_PROBLEM DETAILS_
When you have gone through the entries below, state how many lines include the word "using" and write nothing else.

_TASK INPUTS_
* * * * * * *

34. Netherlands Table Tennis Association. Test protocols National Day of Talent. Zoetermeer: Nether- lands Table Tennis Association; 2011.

* * * * * * *

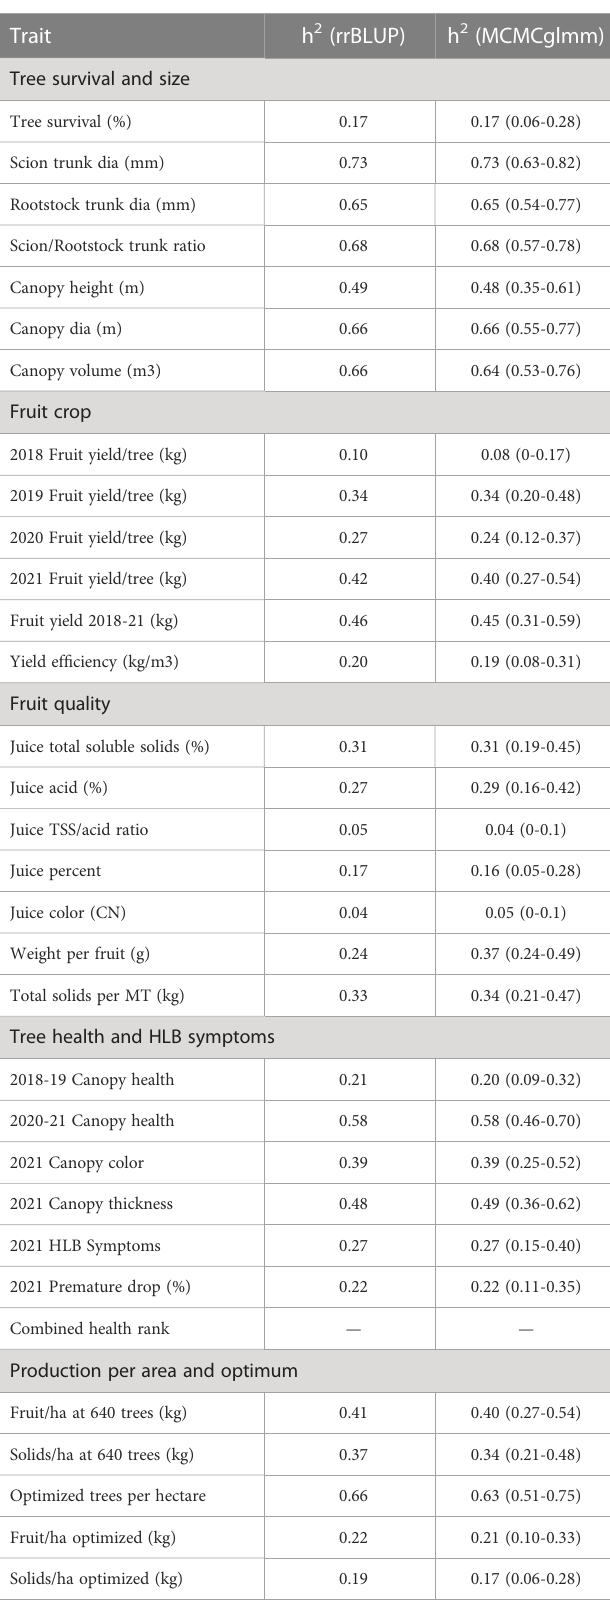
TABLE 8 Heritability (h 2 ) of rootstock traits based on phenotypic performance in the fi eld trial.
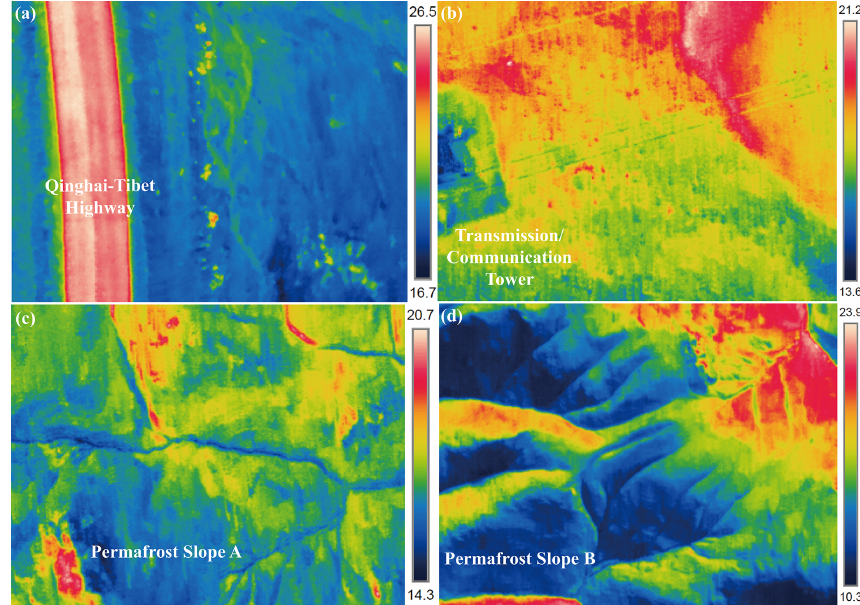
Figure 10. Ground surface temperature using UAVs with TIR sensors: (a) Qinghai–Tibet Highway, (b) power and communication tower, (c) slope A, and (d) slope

* * * * * * *

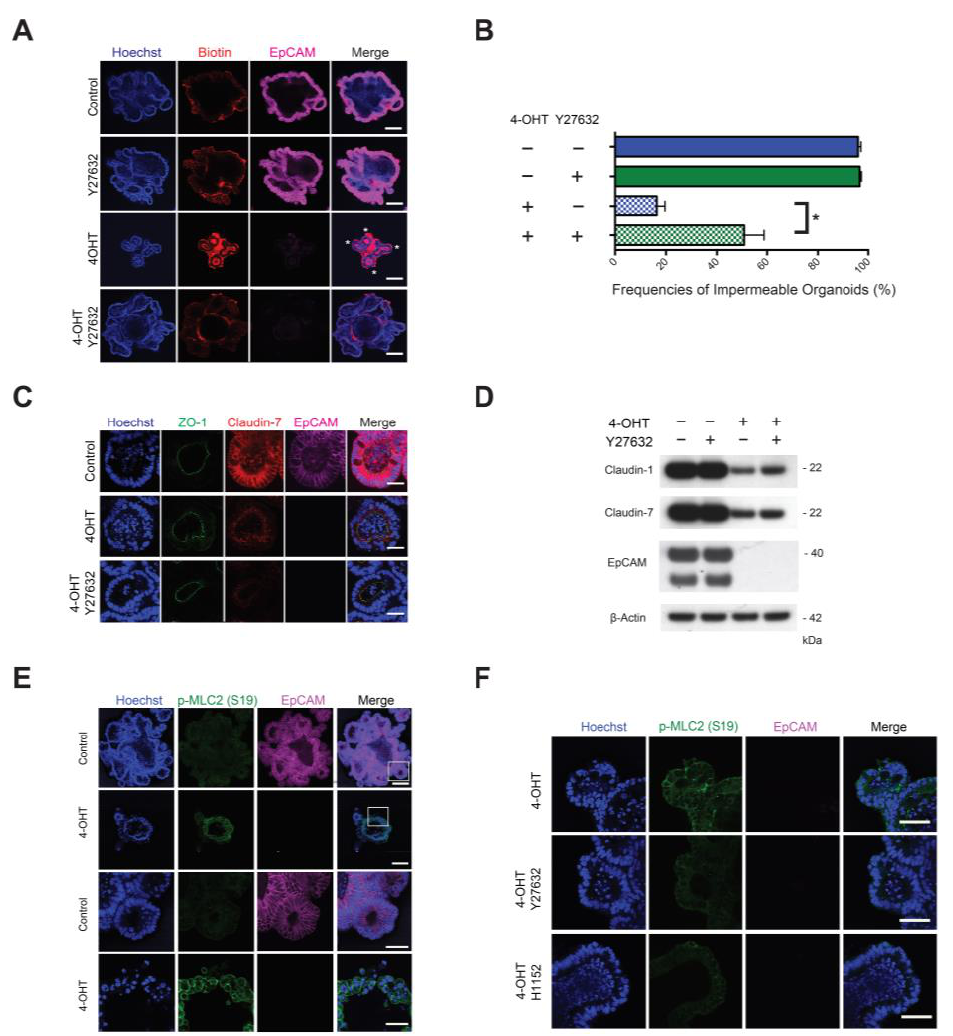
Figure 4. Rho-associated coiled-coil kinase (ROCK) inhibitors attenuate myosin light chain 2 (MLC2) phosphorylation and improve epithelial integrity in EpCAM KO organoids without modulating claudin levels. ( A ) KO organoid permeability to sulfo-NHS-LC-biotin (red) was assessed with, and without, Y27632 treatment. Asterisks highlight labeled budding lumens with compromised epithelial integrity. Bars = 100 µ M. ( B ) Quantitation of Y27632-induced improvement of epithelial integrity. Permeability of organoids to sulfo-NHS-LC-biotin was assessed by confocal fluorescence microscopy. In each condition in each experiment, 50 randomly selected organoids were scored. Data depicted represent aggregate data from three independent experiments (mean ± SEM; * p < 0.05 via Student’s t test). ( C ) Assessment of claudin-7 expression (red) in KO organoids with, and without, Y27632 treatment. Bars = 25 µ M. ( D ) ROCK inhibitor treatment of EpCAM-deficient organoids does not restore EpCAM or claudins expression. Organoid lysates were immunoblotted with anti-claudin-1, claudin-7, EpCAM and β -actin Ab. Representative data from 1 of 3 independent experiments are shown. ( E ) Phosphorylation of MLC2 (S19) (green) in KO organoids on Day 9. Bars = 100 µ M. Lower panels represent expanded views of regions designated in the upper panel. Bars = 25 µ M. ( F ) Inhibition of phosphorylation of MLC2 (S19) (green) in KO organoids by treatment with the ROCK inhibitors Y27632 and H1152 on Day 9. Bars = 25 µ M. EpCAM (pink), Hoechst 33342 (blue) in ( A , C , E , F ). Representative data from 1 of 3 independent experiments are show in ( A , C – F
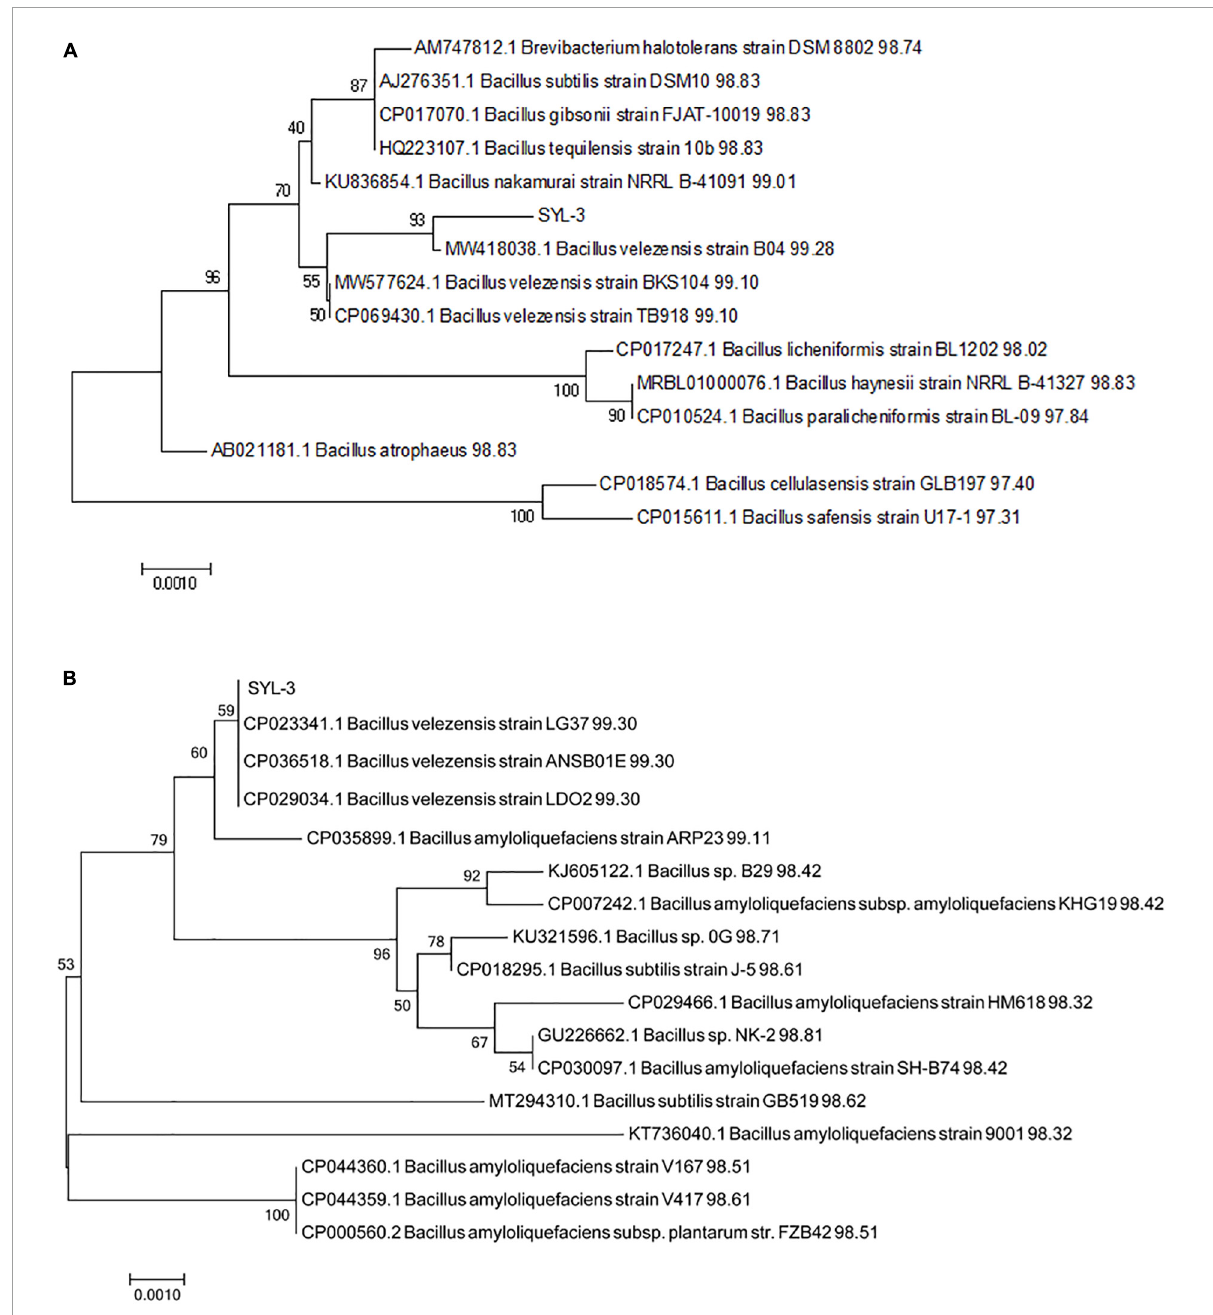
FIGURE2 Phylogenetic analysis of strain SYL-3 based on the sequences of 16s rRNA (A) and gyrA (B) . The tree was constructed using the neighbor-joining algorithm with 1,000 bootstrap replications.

* * * * * * *

_EXERCISE ANSWER_
2